### Activity
Please copy each line of the data that includes the string "genau".
━━ Extracted information ━━
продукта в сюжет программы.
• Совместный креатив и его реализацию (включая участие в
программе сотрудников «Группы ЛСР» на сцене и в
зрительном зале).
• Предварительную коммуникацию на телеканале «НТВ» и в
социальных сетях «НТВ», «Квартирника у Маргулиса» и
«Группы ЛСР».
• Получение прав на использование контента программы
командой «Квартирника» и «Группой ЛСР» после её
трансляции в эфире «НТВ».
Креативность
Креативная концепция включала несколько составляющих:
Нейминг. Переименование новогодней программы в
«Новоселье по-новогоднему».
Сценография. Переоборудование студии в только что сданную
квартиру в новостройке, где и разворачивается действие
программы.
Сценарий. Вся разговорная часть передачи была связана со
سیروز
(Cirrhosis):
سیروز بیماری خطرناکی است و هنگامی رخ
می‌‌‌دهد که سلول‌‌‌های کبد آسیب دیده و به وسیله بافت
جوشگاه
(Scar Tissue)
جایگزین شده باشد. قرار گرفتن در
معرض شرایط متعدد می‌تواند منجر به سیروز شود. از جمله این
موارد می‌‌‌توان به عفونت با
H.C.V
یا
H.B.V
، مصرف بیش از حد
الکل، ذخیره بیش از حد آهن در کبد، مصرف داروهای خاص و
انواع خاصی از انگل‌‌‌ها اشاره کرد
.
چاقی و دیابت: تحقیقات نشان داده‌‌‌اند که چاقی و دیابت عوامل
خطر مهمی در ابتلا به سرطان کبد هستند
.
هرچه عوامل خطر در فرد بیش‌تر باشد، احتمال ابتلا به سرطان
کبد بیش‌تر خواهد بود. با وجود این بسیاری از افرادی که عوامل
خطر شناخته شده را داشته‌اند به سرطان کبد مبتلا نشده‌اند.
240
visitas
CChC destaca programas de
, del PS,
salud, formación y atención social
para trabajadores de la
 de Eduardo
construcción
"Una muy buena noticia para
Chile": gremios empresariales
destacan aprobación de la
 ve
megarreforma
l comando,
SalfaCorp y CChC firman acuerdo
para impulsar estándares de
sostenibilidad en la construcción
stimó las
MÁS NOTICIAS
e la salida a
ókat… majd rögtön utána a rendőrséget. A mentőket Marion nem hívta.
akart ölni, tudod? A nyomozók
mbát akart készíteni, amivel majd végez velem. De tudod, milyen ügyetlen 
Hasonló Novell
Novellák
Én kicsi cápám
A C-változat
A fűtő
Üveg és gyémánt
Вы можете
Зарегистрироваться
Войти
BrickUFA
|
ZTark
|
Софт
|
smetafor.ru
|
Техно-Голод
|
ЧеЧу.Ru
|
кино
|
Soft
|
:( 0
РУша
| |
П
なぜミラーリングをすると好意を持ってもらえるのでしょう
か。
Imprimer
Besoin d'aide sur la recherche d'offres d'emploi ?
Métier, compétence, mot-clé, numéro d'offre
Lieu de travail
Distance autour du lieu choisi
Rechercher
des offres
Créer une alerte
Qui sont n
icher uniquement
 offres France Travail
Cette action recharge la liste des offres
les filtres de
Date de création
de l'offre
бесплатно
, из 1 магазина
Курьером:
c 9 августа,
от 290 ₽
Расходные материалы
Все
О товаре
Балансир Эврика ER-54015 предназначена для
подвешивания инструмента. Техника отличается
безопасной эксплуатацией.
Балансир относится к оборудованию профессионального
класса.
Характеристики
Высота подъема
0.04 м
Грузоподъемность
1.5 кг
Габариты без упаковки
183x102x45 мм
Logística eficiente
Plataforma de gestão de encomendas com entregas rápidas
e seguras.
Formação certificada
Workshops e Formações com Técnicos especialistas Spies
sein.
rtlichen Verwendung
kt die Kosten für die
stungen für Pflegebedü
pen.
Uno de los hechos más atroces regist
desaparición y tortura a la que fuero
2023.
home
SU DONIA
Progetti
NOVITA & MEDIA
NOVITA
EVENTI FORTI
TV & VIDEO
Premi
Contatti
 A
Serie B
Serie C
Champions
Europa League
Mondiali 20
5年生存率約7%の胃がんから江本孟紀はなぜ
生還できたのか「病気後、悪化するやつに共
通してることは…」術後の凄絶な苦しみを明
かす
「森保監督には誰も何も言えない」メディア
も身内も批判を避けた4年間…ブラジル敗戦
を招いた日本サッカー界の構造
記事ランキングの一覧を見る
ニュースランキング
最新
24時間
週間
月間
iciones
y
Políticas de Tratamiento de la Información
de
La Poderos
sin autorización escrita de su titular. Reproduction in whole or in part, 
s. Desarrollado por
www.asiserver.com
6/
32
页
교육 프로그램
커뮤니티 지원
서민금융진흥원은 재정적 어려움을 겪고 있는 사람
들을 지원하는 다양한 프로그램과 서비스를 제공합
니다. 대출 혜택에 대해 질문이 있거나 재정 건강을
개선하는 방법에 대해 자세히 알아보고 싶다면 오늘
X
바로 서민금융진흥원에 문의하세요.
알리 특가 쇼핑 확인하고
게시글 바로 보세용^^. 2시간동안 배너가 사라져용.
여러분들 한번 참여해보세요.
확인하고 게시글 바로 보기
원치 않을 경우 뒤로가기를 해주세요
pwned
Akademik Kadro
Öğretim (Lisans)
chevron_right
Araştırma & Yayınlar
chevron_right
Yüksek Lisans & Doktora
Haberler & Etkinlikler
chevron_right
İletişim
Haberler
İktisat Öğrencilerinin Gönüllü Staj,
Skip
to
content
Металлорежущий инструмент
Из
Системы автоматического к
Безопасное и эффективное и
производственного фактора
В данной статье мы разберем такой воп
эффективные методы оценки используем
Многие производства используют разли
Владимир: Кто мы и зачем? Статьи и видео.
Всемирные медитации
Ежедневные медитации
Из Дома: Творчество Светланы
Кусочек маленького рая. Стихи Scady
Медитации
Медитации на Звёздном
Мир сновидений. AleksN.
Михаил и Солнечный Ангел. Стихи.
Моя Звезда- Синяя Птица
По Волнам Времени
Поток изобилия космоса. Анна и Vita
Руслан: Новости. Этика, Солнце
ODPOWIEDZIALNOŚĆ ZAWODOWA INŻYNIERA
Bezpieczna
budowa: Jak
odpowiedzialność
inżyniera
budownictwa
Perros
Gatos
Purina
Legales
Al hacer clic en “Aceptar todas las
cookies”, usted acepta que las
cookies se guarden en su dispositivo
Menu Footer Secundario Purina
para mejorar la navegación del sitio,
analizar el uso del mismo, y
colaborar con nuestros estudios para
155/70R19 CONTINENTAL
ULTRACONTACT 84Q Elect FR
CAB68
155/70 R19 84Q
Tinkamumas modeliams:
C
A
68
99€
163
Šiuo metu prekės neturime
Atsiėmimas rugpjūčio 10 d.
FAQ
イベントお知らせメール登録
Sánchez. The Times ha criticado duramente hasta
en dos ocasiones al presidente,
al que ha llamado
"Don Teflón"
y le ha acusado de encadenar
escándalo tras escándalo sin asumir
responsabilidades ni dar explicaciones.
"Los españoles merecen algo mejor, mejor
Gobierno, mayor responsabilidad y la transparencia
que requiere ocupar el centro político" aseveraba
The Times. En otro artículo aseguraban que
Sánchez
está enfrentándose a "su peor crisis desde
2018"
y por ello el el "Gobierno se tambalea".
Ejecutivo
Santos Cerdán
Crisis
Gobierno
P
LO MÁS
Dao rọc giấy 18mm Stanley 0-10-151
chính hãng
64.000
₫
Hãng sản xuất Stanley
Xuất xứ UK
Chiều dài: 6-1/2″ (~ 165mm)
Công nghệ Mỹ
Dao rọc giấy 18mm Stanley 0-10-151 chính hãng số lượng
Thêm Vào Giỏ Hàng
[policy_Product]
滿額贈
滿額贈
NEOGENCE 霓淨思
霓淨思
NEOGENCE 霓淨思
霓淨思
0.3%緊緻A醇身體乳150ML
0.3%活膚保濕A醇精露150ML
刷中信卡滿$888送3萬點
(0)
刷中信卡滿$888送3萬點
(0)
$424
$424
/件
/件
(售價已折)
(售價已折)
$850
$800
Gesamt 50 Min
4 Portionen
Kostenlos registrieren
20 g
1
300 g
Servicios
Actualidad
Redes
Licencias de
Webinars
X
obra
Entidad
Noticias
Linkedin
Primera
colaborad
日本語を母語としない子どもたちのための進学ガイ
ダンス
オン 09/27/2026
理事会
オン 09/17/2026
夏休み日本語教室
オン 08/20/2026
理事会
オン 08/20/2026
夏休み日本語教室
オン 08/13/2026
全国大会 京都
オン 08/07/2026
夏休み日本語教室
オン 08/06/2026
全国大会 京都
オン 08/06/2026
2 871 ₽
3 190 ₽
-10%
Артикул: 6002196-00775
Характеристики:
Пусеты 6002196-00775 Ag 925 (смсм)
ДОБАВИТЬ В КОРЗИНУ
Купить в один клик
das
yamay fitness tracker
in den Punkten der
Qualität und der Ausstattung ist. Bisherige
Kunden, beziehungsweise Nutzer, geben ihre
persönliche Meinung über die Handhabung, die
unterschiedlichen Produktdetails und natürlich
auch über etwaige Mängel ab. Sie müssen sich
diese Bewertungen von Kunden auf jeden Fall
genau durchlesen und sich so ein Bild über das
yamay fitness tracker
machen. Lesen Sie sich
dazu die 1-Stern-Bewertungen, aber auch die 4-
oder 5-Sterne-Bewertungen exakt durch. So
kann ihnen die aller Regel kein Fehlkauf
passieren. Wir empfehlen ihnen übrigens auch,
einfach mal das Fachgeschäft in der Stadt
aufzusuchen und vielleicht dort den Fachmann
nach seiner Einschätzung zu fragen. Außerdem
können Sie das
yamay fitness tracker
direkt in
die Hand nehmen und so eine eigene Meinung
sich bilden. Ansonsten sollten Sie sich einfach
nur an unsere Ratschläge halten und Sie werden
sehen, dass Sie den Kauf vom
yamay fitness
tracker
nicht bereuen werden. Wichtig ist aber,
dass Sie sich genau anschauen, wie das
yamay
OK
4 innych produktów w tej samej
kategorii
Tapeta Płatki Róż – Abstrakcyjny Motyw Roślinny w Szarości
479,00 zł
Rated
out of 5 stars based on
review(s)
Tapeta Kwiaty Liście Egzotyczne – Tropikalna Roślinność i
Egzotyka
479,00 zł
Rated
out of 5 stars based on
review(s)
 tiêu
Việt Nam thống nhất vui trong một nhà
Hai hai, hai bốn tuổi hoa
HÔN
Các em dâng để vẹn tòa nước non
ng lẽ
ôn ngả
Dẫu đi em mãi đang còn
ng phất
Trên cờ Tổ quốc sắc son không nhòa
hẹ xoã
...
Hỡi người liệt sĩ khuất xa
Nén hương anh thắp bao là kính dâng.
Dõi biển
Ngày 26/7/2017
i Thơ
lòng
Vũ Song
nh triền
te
━━━
### Response
genau durchlesen und sich so ein Bild über das
dass Sie sich genau anschauen, wie das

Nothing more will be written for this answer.